Red Eyed Tree Frog

(Agalychnis callidryas) These are the classic tree frog, a sort of rainforest poster child! We have to have these at every shoot, they are outstanding subjects! Hailing from the rainforests of Nicaragua, Costa Rica and Panama, these frogs are also captive bred in some numbers here in the US.

“Varadero” Imitator

(Ranitomeya imitator) These tiny frogs are challenging subjects, due to their small size, but the results are worth it! Wow!

Cinnamon Frog

(Nyctixalus pictus) These frogs occur in small populations, spread over the rainforests of Malaysia. Tadpoles of this frog develop in tree hollows and rotten logs. They have a lovely melodic call.

Vietnamese Mossy Frog

(Theloderma corticale) These aquatic frogs live in rocky streams in Northern Vietnam. It’s coloration and highly textured skin make this a truly unique frog. Generally easy to work with and pose, so you will be sure to get some good shots of this one!

Red Rain Frog

(Scaphiophryne gottlebei) This small frog is hails from Madagascar, and spends most of its time buried in the earth. The area it comes from is hot and dry most of the year, and the frogs only emerge during wet seasons. Not much is known about the life cycle of this frog and it is one of the rare frogs we keep on hand that is not raised in captivity. Incredible colors on these frogs!

Hatchet Face Tree Frog

(Sphaenorynchus lacteus) These medium size frogs are South American in origin, zooming in close shows so much beautiful detail!

Giant Monkey Frog

(Phyllomedusa bicolor) These large South American Tree Frogs are great posers, they normally spend their day perched on a limb. Well known for their poisonous secretions, called “sapo” by local natives, who use the poison to elevate their senses for hunting and spiritual purposes.

Bumble Bee Walking Toad

(Melanophryniscus stelzneri) One of the smallest toads I’ve seen, also one of the more strikingly marked. The matte black with the brilliant yellow over it is just beautiful, I think, and they are easy subjects, posing well! These amphibians hail from savannah type habitat in South America.

Suriname Horned Frog

(Ceratophrys cornuta) This frog presents a lot of different possibilities when it comes to macro shots, and it’s a great and easy subject to work with! This frog lives on the forest floor in the Amazon, and is a classic “sit and wait” predator, eating anything he can get in his mouth!

Hourglass Frog

(Hyla Ebraccata) The Hourglass tree frog is fairly common in rainforests throughout Central America. As with most tree frogs, they are nocturnal, and their large eyes help them to see during their night time foraging. They have a lovely pattern on the back as well as a beautiful face!

Solomon Isle Leaf Frog

(Ceratobatrachus guentheri) These frogs are another “sit and wait” predator, lurking amongst leaves on the forest floor waiting for an insect, lizard or another frog to come by and drop in for dinner…..Great subjects, look at those “horns” on the head!
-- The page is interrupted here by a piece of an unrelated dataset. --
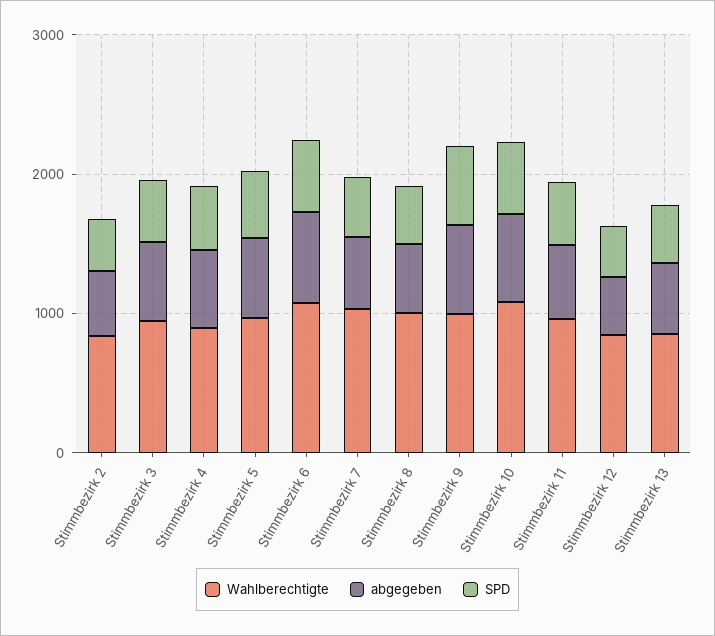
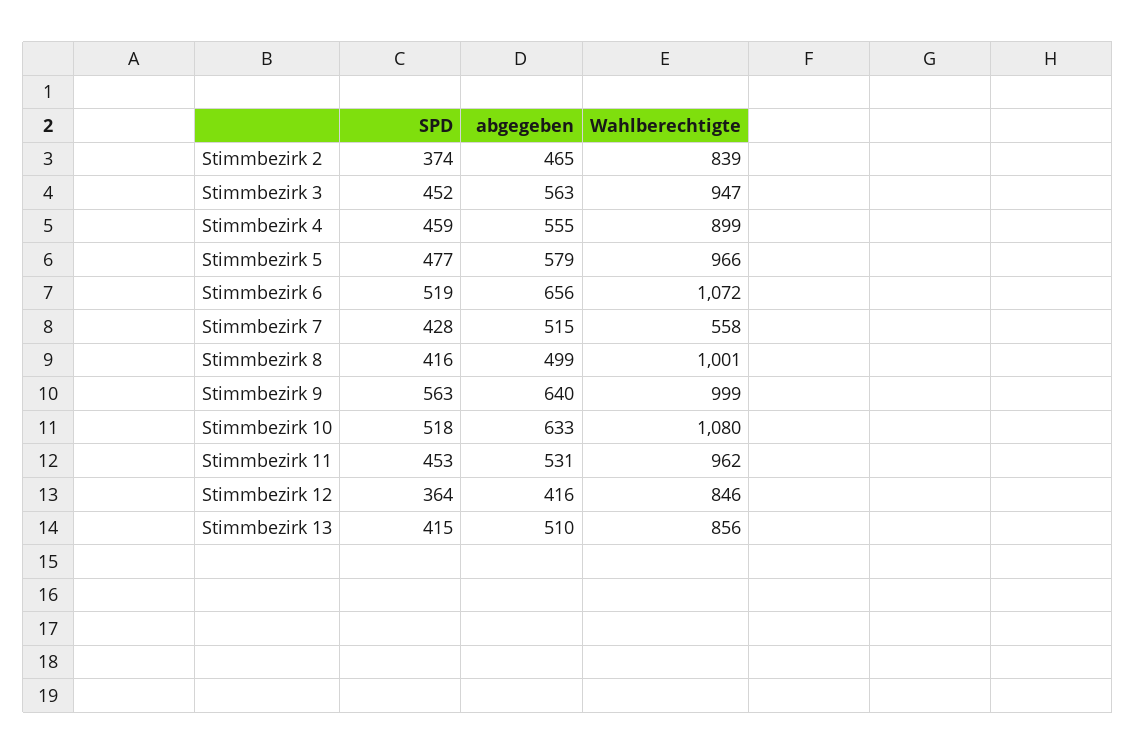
Wahlberechtigte, Stimmbezirk 7: 1000 -> 558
These frogs are quite variable, and we often have several of different appearances, including most notably a bright yellow form.

Glass Tree Frog

(Hyla punctata) Not quite as transparent as their Central American cousins, these glass frogs are still pretty amazing looking. At night they turn this reddish color, but often during the day they show a pastel green with yellow spots. You’d never know they were the same frog, even the eye turns a different color, becoming more white.

Escudos Dart Frog

(Oophaga pumilio) This is but one of many forms of this frog that we work with here. These tiny frogs occur in a dizzying array of color forms throughout the Caribbean coast of Panama, Costa Rica and Nicaragua. If you are so inclined I can offer you at least ten different color forms of these tiny frogs for your photo safari!

Blue Dart Frog

(Dendrobates tinctorius “Azureus”) The Blue Dart Frog has long been one of the most iconic of the “Dart Frog” family of rainforest frogs. They hail from a remote area of Surinam, an area very rarely visited by humans. Here these frogs have existed for tens of thousands of years! Now they are bred in captivity in good numbers and their captive population doubtless outnumbers their wild population. Absolutely stunning frogs!

Highland Form Green & Bronze Dart Frog

(D. auratus) We often have two or three different forms of D. auratus, this one is unusual for its deep rich brown markings against the turquoise background. Dart frogs are fairly easy to shoot, especially these larger types. They are a little jumpy but will generally settle down and pose well!